For the introduction of a measure of MCER to be successful, clear lines of responsibility for its implementation must be established. The two federal agencies with the greatest expertise in the development and implementation of such a measure are the U.S. Department of Health and Human Services and the U.S. Department of Commerce. The panel thinks that a subcabinet-level coordinating group would help to ensure that a measure of MCER moves forward in its development and launch. This
coordinating group would provide guidance to the agencies producing the measure and suggest changes in methodology or appropriate data sets. The leadership of agencies with contributions to make to the construction and implementation of the measure could constitute such a group. The panel also suggests that one or two members of the coordinating group be chosen from outside government with relevant expertise in the measurement of poverty and financial burden of health care. Having one or more outside members would enhance the transparency and credibility of the process as well as provide the government with the latest thinking from the scholarly community outside the government.
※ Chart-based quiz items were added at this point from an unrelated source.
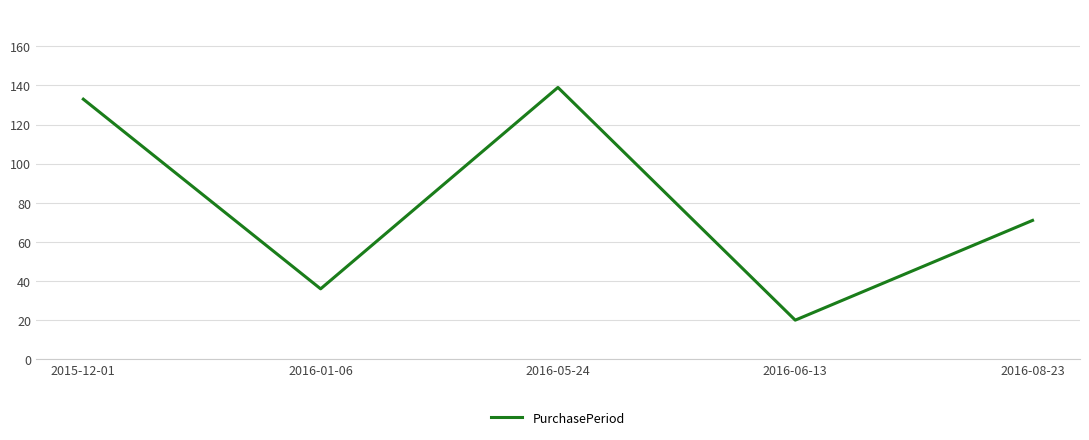

True or false: the data has more than 0 interior local peaks.

True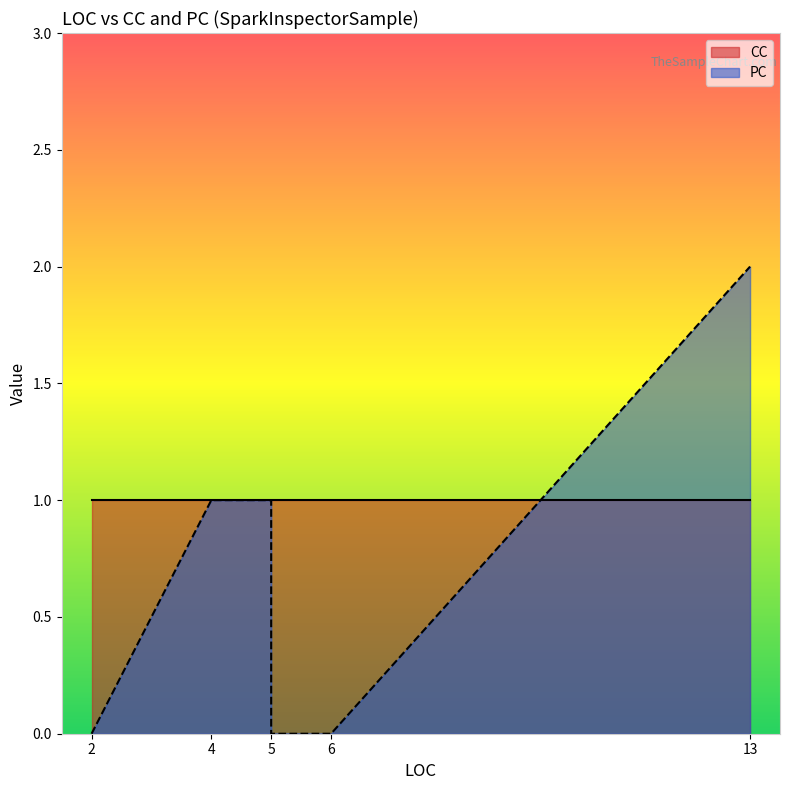

Does the chart have visible grid lines?

No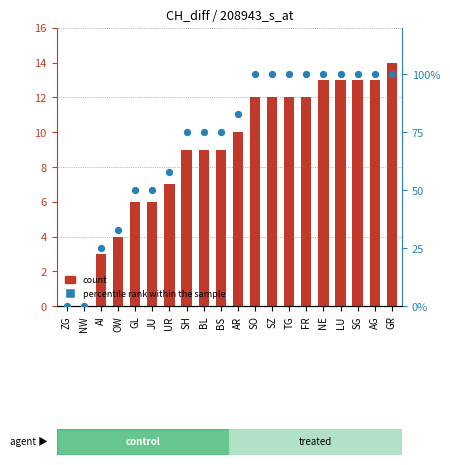

Which series reaches the maximum Y coordinate?

percentile rank within the sample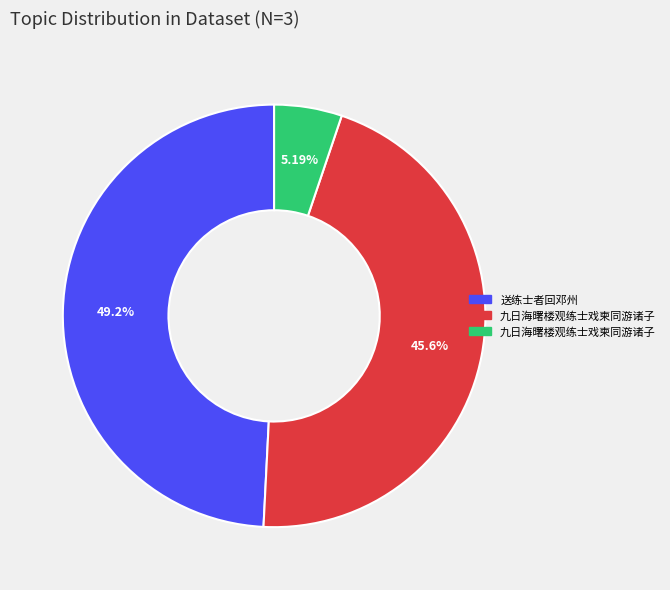

Does any single category account for the majority?

No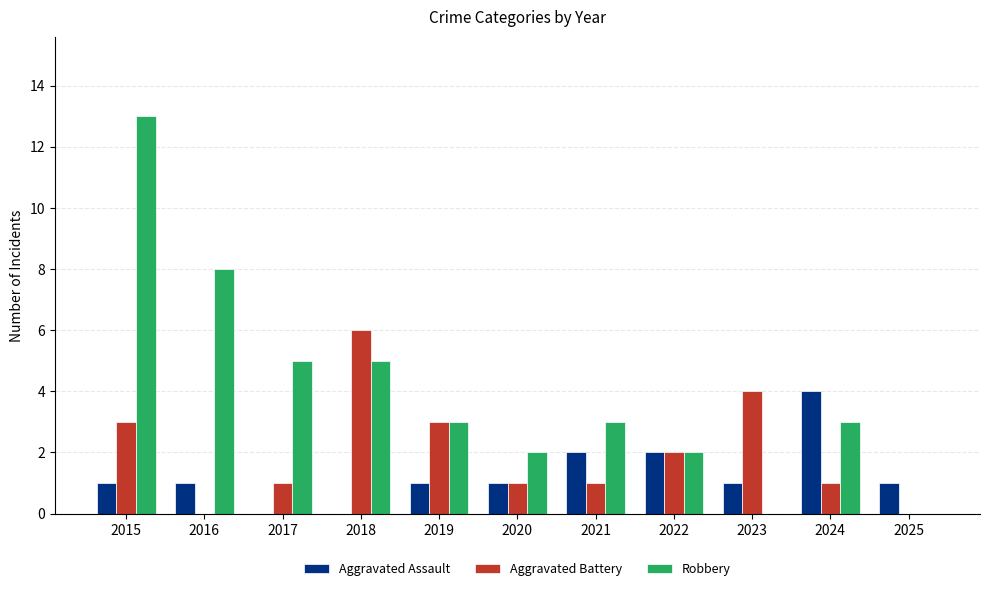

The Aggravated Assault series shows 1 at 2016. True or false?

True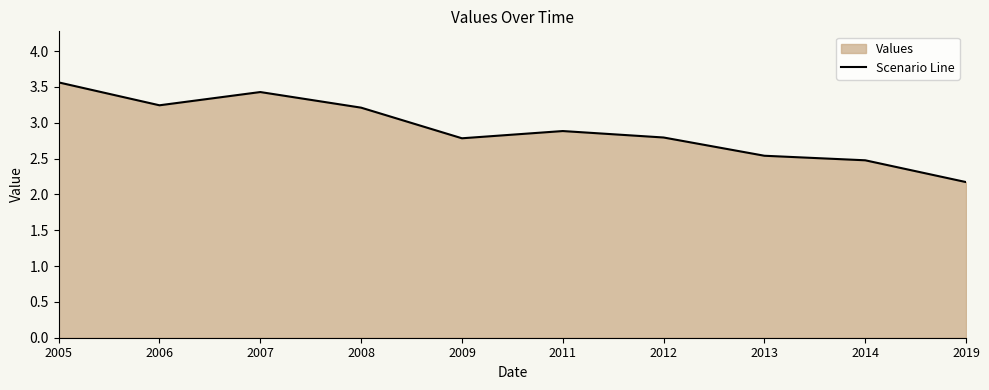

What is the smallest value displayed?

2.2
Based on these findings and conclusions the panel provides the following recommendations for implementation:
Recommendation 6-1: Because technical and cross-departmental efforts such as the construction and maintenance of a measure of medical care economic risk (MCER) require both political and resource support, the panel recommends that the secretaries of the U.S. Departments of Health and Human Services and Commerce be jointly responsible for developing and reporting measures of MCER (and burden) on an annual basis with involvement of the U.S. Office of Management and Budget chief statistician. This effort should coincide with the production and release schedule for the Supplemental Poverty Measure.
Recommendation 6-2: The panel further recommends the creation of a medical care economic risk coordinating group composed of senior officials from the U.S. Department of Health and Human Services, the U.S. Census Bureau, and the U.S. Office of Management and Budget to provide oversight and make suggestions for needed improvements.
Recommendation 6-3: The panel recommends that funding for the current data collection efforts be maintained at a level to ensure that rigorous, accurate calculations of measures of medical care economic burden and risk can be made.